RRR.com

Home  
Our Publications  
Order Publications  
Find Past Articles  
Find Service Providers  
Find RRGs and PGs  
Industry Events  
Industry Links   Education Center  
Advertising on RRR.com   Contact Us  
Education Center: RRG/PG Basics
 

 
  What is the Liability Risk Retention Act?  
    The Liability Risk Retention Act (LRRA) is a federal law that was passed by Congress in 1986 to help U.S. businesses, professionals, and municipalities obtain liability insurance which had become either unaffordable or unavailable due to the "liability crisis" in the United States.


 
  How does the Risk Retention Act work?  
    In passing the Liability Risk Retention Act, Congress provided insurance buyers with a marketplace solution to the "liability crisis," enabling them to have greater control of their liability insurance programs.
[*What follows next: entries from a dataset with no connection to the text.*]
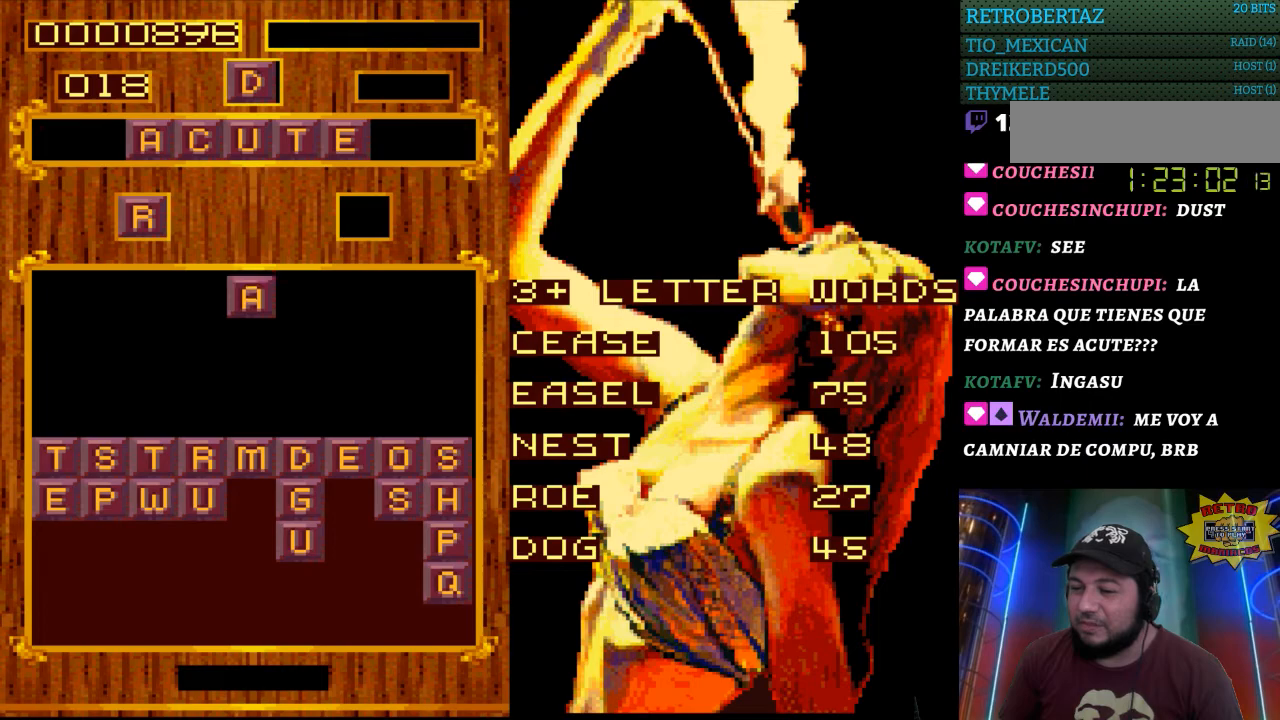
{"buttons": [], "events": [[167, "DPAD_LEFT", "down"], [300, "DPAD_LEFT", "up"]]}
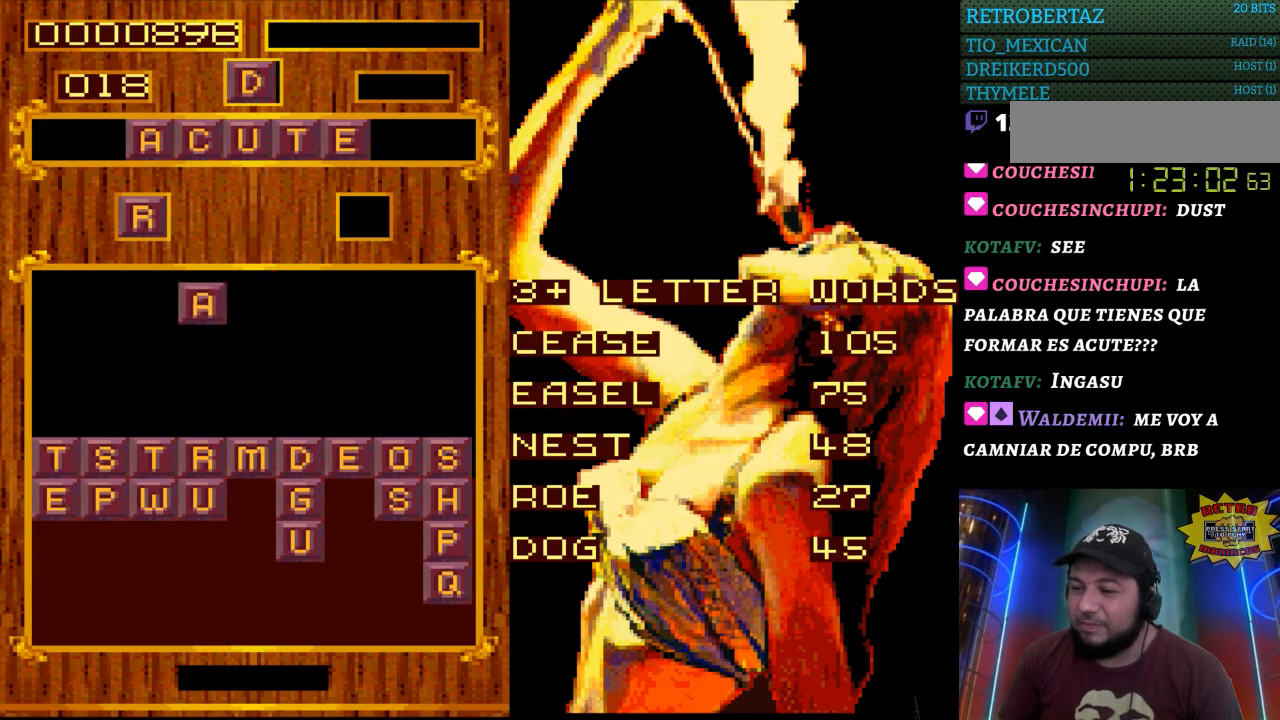
{"buttons": [], "events": [[83, "DPAD_LEFT", "down"], [200, "DPAD_LEFT", "up"]]}
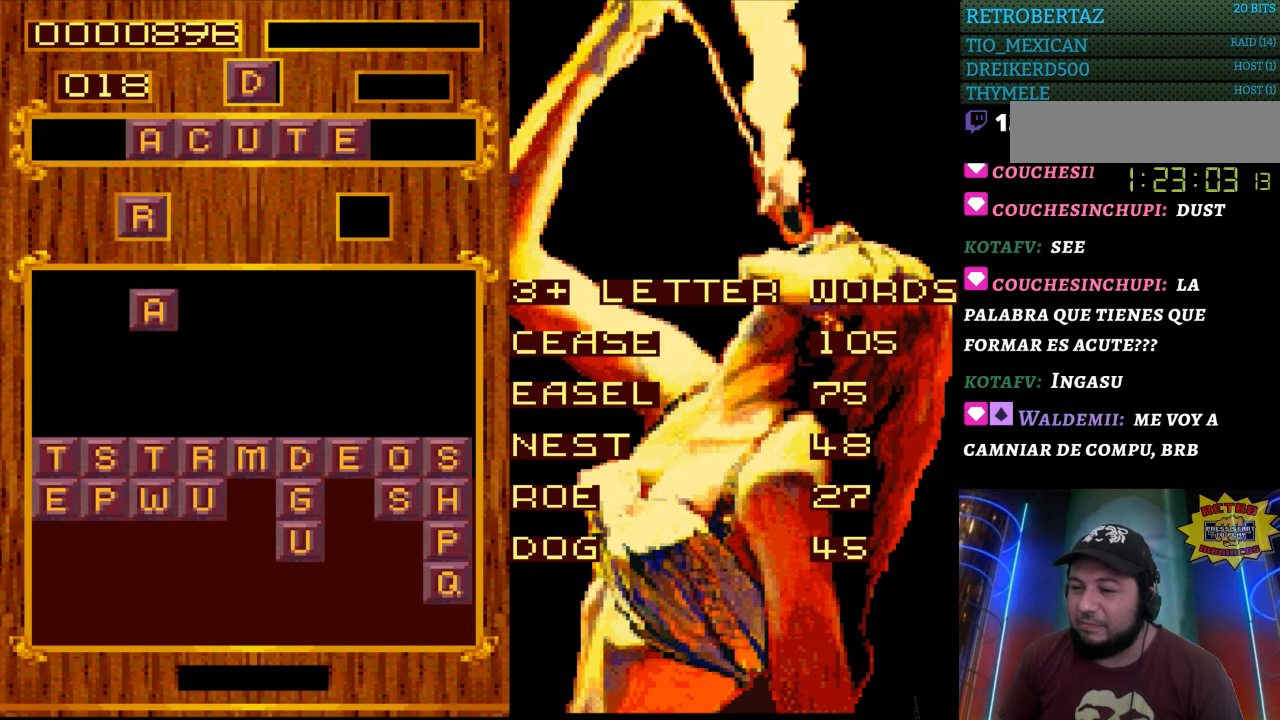
{"buttons": [], "events": []}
To achieve this goal, Congress created two entities -- risk retention groups (RRGs) and purchasing groups (PGs).

 
  What is a risk retention group?  
    A risk retention group (RRG) is a liability insurance company that is owned by its members. Under the Liability Risk Retention Act (LRRA), RRGs must be domiciled in a state. Once licensed by its state of domicile, an RRG can insure members in all states. Because the LRRA is a federal law, it preempts state regulation, making it much easier for RRGs to operate nationally. As insurance companies, RRGs retain risk.

 
  What is a purchasing group?  
    A purchasing group (PG) is comprised of insurance buyers who band together, typically on a national basis, to purchase their liability insurance coverage from an insurance company, including a company operating on an admitted basis, a surplus lines basis, or a risk retention group. As the name implies, the PG serves as an insurance purchasing vehicle for its members.

 
  What is the difference between risk retention groups and purchasing groups?  
    The primary difference between risk retention groups (RRGs) and purchasing groups (PGs) is that RRGs retain risk while PGs do not. PGs purchase insurance from an insurer, which issues the policies and serves as the risk bearer. RRGs, as insurers, issue policies to their members and bear risk. Another key difference between the two entities is that RRGs typically require members to capitalize the company whereas PGs require no capital. Other differences derive from the way in which the two entities are regulated, both under the Liability Risk Retention Act (LRRA), as well as state laws. Another difference has to do with reinsurance, which almost all RRGs purchase.

 
  What are the similarities between risk retention groups and purchasing groups?  
    For both risk retention groups (RRGs) and purchasing groups (PGs), the Liability Risk Retention Act (LRRA) requires that members be homogeneous, i.e. engaged in similar businesses or activities that expose them to similar liabilities. This is an important similarity, as PGs can reorganize into RRGs at a future time.

 
  What kinds of insurance coverage do risk retention groups and purchasing groups provide?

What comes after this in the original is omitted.